Türkçe rap dünyasının köklü isimlerinden Erci-E, yeni şarkısı “Tek Dünya” vesilesiyle Dergy’nin sorularını yanıtladı.
Sebla KOÇAN / [email protected]
90’larda Türkiye’de rap müziğin gidişatını tamamen değiştiren ve bugün dinlediğimiz pek çok rap sanatçısına ilham veren Cartel artık aktif değil. Ama grubun elemanları hafızalarımıza, gönlümüze öyle bir yer etti ki, onları unutmak imkânsız. O isimlerden biri de, bir ayağı hep İstanbul’da olan, Berlin’de yaşayan müzisyen Erci-E. Karantina döneminde salgın için “Kolonya” şarkısını yaptı. Ardından, uzun zaman önce Güney Afrikalı müzisyen Xavier Naidoo ile birlikte kaydettiği “Tek Dünya”yı paylaştı. Erci-E’yle günümüzde Türkçe rap’in geldiği yerden Cartel günlerine, Almanya’daki gözlemlerinden yeni şarkılarına uzanan bir sohbette buluştuk.

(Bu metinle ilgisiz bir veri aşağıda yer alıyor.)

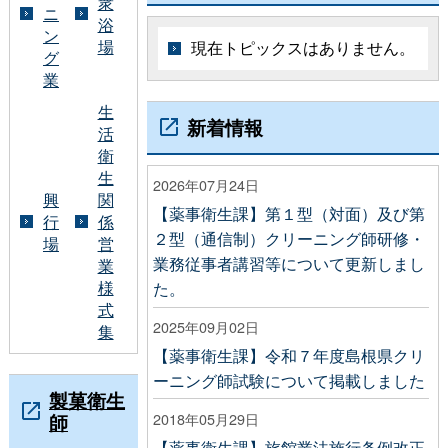
衆
ニ
浴
ン
場
現在トピックスはありません。
グ
業
生
新着情報
活
衛
生
2026年07月24日
興
関
【薬事衛生課】第１型（対面）及び第
行
係
２型（通信制）クリーニング師研修・
場
営
業務従事者講習等について更新しまし
業
様
た。
式
2025年09月02日
集
【薬事衛生課】令和７年度島根県クリ
ーニング師試験について掲載しました
製菓衛生
師
2018年05月29日
【薬事衛生課】旅館業法施行条例改正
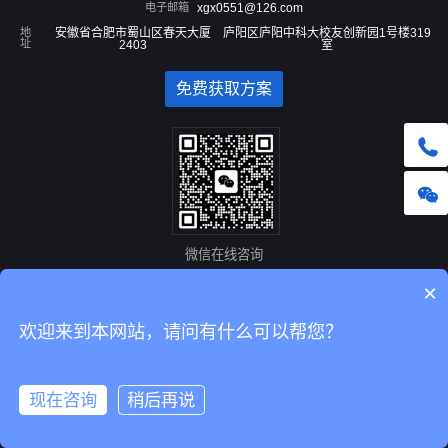
电子邮箱
xgx0551@126.com
地
安徽省合肥市蜀山区春天大厦
庐阳区庐阳中科大校友创新园1号楼319
址
2403
室
免费获取方案
微信在线咨询
×
Copyright © 安徽新干线网络科技有限公司 版权所有 安徽省互联网协会会员单位
合肥
欢迎来到本网站，请问有什么可以帮您？
网络公司
、
安徽网络公司
网站备案/许可证号：
皖B2-20100094-3
、
皖公网安备34010402700132号
《中华
人民共和国增值电信业务经营许可证》 常年法律顾问：孔律师
芜湖工贸技工学校
现在咨询
稍后再说
皖公网安备 34010402700132号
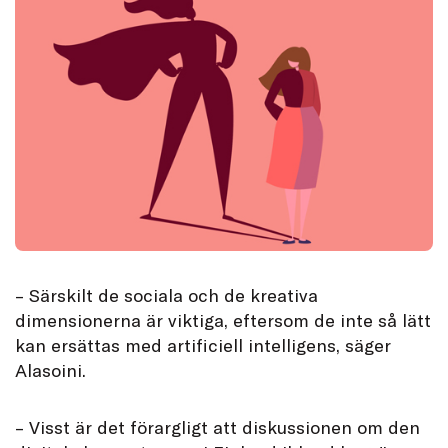
– Särskilt de sociala och de kreativa
dimensionerna är viktiga, eftersom de inte så lätt
kan ersättas med artificiell intelligens, säger
Alasoini.
– Visst är det förargligt att diskussionen om den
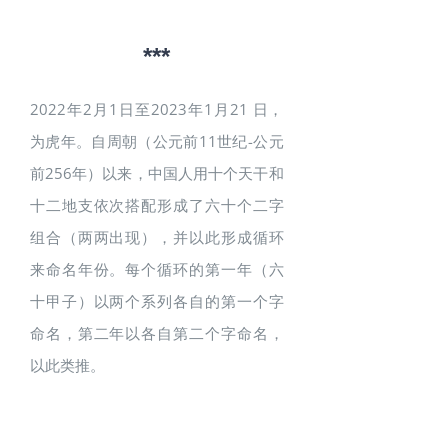
***
2022年2月1日至2023年1月21 日，
为虎年。自周朝（公元前11世纪-公元
前256年）以来，中国人用十个天干和
十二地支依次搭配形成了六十个二字
组合（两两出现），并以此形成循环
来命名年份。每个循环的第一年（六
十甲子）以两个系列各自的第一个字
命名，第二年以各自第二个字命名，
以此类推。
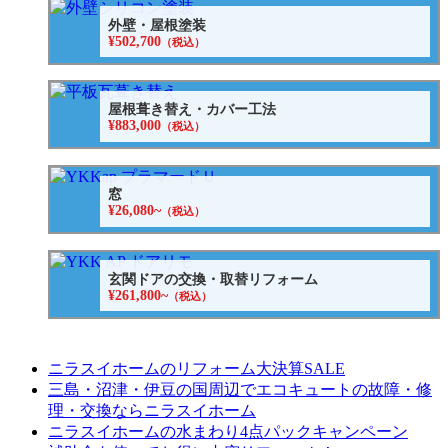
外壁・屋根塗装
¥502,700
（税込）
屋根葺き替え・カバー工法
¥883,000
（税込）
窓
¥26,080~
（税込）
玄関ドアの交換・取替リフォーム
¥261,800~
（税込）
ニラスイホームのリフォーム大決算SALE
三島・沼津・伊豆の国周辺でエコキュートの故障・修
理・交換ならニラスイホーム
ニラスイホームの水まわり4点パックキャンペーン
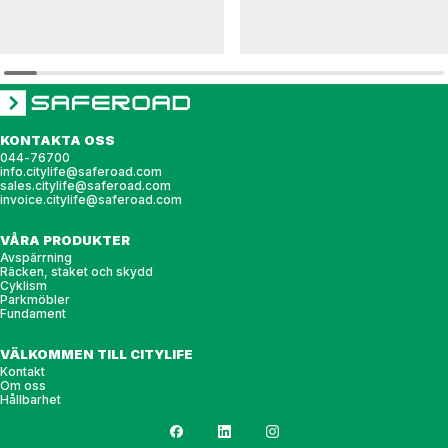
HULDA
HULDA
Soffa HULDA
Soffa HULDA singel med armstöd
KONTAKTA OSS
044-76700
info.citylife@saferoad.com
sales.citylife@saferoad.com
invoice.citylife@saferoad.com
VÅRA PRODUKTER
Avspärrning
Räcken, staket och skydd
Cyklism
Parkmöbler
Fundament
VÄLKOMMEN TILL CITYLIFE
Kontakt
Om oss
Hållbarhet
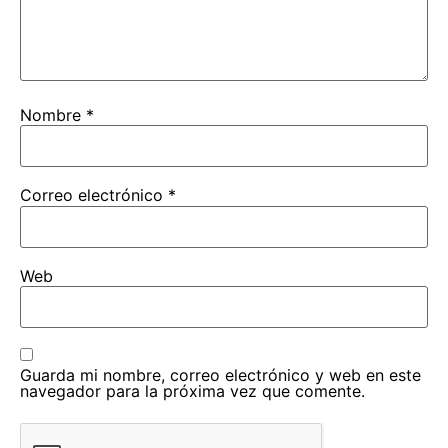
Nombre
*
Correo electrónico
*
Web
Guarda mi nombre, correo electrónico y web en este
navegador para la próxima vez que comente.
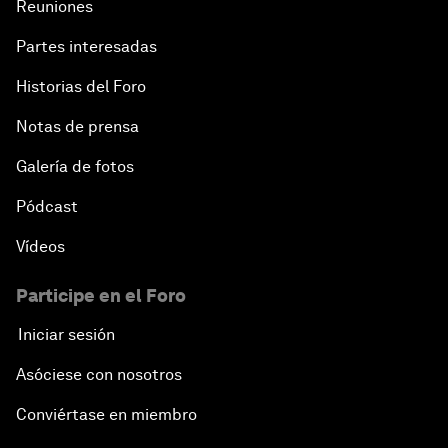
Reuniones
Partes interesadas
Historias del Foro
Notas de prensa
Galería de fotos
Pódcast
Vídeos
Participe en el Foro
Iniciar sesión
Asóciese con nosotros
Conviértase en miembro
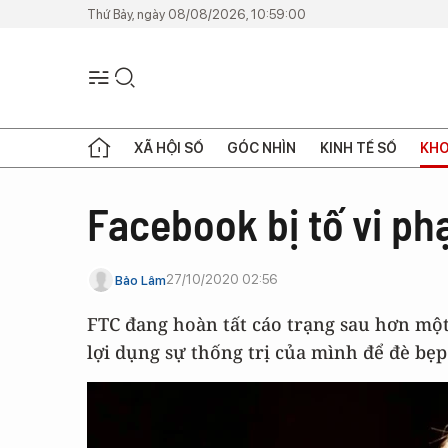
Thứ Bảy, ngày 08/08/2026, 10:59:00
XÃ HỘI SỐ
GÓC NHÌN
KINH TẾ SỐ
KHO
Facebook bị tố vi ph
27/10/2020 02:56
Bảo Lâm
FTC đang hoàn tất cáo trạng sau hơn mộ
lợi dụng sự thống trị của mình để đè bẹp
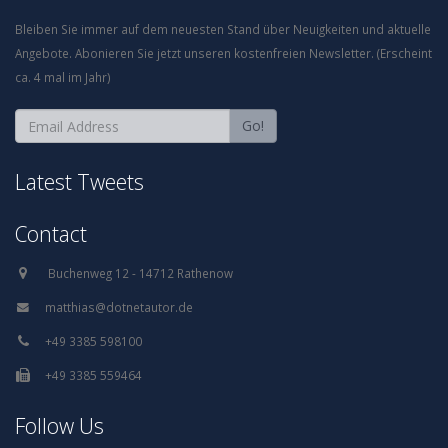
Bleiben Sie immer auf dem neuesten Stand über Neuigkeiten und aktuelle
Angebote. Abonieren Sie jetzt unseren kostenfreien Newsletter. (Erscheint
ca. 4 mal im Jahr)
Go!
Latest Tweets
Contact
Follow Us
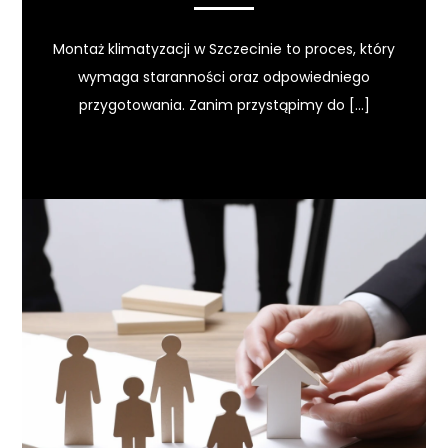
Montaż klimatyzacji w Szczecinie to proces, który
wymaga staranności oraz odpowiedniego
przygotowania. Zanim przystąpimy do […]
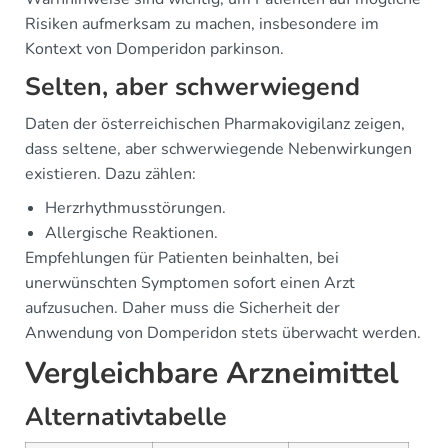
Risiken aufmerksam zu machen, insbesondere im
Kontext von Domperidon parkinson.
Selten, aber schwerwiegend
Daten der österreichischen Pharmakovigilanz zeigen,
dass seltene, aber schwerwiegende Nebenwirkungen
existieren. Dazu zählen:
Herzrhythmusstörungen.
Allergische Reaktionen.
Empfehlungen für Patienten beinhalten, bei
unerwünschten Symptomen sofort einen Arzt
aufzusuchen. Daher muss die Sicherheit der
Anwendung von Domperidon stets überwacht werden.
Vergleichbare Arzneimittel
Alternativtabelle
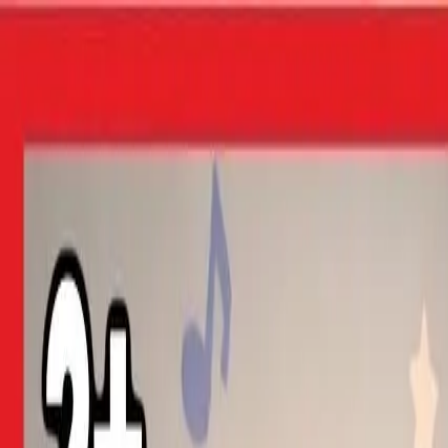
На головну Pani Yulya Kids
Головна
Пісні
Книги
Відеопривітання
Іграшки
Про мене
Кон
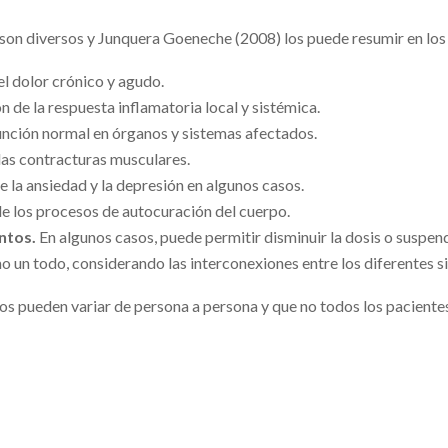
 son diversos y Junquera Goeneche (2008) los puede resumir en los 
l dolor crónico y agudo.
de la respuesta inflamatoria local y sistémica.
unción normal en órganos y sistemas afectados.
 las contracturas musculares.
 la ansiedad y la depresión en algunos casos.
e los procesos de autocuración del cuerpo.
ntos.
En algunos casos, puede permitir disminuir la dosis o suspen
 un todo, considerando las interconexiones entre los diferentes s
dos pueden variar de persona a persona y que no todos los pacient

Xavier Naidoo ile “Tek Dünya” şarkınızı yeni yayınladınız. Naidoo ile birlikte şarkı yapmaya nasıl karar verdiniz?
Xavier ile 2016’da Mannheim’da tanıştık. Cartel’i ve o dönemi çok iyi biliyordu. Aynı neslin insanlarıyız. Üstelik Türkiye’yi daha önce gezmişti, beklediğimden daha net bilgisi vardı Türkiye hakkında. Yanımda getirdiğim altyapılardan yarım kalmış birini dinledik, beğendik ve hemen orada, Mannheim’da stüdyoya girdik. Xavier Naidoo benimle Türkçe söyledi. Türkçe söylemesine yardım ettim ama Xavier, o inanılmaz sesi ve tecrübesiyle tek seferde, sanki Türkçe biliyormuş gibi söyledi. Bence hem ses rengi, hem de yeteneğiyle Almanya’nın en iyi şarkıcısı. Bu şarkı kayıttan 4 yıl sonra yayınlandı. Önce bir televizyon programına çıkmayı düşündük. Ancak o da iptal oldu. Artık bir neden kalmamıştı. Dünyanın şimdiki haline bakınca da tam anlamıyla doğru zaman oldu.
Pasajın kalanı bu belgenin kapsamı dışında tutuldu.